Los datos recientes reforzaron el tono de cautela. Las reservas internacionales de Indonesia en febrero cayeron a su nivel más bajo en tres meses, lo que pone de manifiesto la presión sobre los márgenes de maniobra externos del país. La inflación se aceleró hasta el 4,76% interanual, su nivel más alto en casi tres años y por encima del objetivo de Bank Indonesia del 1,5%–3,5%, en gran medida debido a efectos de base.

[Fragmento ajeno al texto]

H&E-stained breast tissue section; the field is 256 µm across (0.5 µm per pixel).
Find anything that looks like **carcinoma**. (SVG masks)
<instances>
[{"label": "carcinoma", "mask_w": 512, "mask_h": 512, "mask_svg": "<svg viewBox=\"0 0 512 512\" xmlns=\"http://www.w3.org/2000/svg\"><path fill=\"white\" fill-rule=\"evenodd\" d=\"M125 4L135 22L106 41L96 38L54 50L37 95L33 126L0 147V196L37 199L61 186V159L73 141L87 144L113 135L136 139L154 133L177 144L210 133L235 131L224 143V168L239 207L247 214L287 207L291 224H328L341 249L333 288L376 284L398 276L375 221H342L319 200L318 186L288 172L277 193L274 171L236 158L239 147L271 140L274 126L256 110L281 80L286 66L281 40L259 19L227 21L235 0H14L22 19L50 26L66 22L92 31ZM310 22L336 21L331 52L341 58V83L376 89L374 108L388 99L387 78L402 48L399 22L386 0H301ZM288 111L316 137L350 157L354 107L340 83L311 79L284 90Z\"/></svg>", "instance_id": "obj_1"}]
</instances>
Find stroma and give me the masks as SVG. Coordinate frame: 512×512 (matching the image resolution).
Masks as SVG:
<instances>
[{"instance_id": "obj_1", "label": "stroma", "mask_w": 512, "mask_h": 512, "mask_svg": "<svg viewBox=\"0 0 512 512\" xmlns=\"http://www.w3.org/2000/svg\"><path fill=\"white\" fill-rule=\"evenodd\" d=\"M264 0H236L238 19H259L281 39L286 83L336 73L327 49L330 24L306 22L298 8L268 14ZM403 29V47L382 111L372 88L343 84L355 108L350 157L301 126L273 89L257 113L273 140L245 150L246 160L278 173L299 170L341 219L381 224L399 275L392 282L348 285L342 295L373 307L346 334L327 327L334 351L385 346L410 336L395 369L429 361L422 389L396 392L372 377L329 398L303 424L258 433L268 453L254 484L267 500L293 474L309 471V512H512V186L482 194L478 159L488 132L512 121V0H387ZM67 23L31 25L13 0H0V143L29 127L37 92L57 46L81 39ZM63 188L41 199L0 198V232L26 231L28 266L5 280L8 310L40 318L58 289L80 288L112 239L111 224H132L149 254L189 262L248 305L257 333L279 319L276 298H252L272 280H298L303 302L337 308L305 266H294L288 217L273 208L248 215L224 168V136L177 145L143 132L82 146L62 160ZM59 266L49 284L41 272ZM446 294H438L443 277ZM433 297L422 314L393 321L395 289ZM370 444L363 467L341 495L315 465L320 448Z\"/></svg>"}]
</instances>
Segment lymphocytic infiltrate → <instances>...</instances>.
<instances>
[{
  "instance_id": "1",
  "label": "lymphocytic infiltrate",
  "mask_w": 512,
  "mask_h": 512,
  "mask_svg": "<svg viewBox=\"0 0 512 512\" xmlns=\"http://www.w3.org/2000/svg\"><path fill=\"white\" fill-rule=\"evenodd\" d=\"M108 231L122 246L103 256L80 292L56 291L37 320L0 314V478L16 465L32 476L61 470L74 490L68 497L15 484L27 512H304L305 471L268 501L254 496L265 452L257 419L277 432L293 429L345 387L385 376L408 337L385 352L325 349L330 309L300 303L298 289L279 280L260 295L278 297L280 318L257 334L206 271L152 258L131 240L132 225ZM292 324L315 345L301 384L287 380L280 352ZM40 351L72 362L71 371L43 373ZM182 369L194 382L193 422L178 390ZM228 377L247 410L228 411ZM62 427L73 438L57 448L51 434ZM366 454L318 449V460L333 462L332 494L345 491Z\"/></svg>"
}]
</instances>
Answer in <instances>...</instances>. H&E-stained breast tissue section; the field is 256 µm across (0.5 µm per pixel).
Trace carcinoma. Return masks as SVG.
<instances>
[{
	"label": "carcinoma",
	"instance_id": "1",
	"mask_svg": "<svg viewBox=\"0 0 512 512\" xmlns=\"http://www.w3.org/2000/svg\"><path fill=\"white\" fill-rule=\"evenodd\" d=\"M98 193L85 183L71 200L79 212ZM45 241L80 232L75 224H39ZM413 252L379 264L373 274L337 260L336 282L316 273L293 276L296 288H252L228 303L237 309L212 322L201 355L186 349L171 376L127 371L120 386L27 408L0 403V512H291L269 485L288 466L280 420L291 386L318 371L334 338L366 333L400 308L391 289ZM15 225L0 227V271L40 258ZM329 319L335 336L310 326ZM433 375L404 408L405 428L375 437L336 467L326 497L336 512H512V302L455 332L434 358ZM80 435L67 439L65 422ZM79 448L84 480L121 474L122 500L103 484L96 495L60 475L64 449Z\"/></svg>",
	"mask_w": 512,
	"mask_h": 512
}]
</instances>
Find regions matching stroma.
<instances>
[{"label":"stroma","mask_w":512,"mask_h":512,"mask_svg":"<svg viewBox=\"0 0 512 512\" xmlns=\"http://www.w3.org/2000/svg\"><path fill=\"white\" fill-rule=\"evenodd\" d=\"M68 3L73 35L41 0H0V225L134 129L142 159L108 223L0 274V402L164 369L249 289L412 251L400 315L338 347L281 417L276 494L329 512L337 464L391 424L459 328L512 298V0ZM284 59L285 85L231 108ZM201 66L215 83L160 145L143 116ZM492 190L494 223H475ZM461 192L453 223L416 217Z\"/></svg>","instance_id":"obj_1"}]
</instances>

Aun así, el gobernador Perry Warjiyo señaló que se espera que la inflación se mantenga contenida en 2026–2027, lo que sugiere margen para nuevos estímulos monetarios tras un recorte acumulado de 150 puntos básicos en las tasas de interés desde septiembre de 2024. La presión bajista sobre la rupia se vio parcialmente contenida por el firme compromiso del banco central con la estabilidad del tipo de cambio, incluida la promesa de intervenir de manera decidida tanto en el mercado spot como en los mercados de divisas a plazo.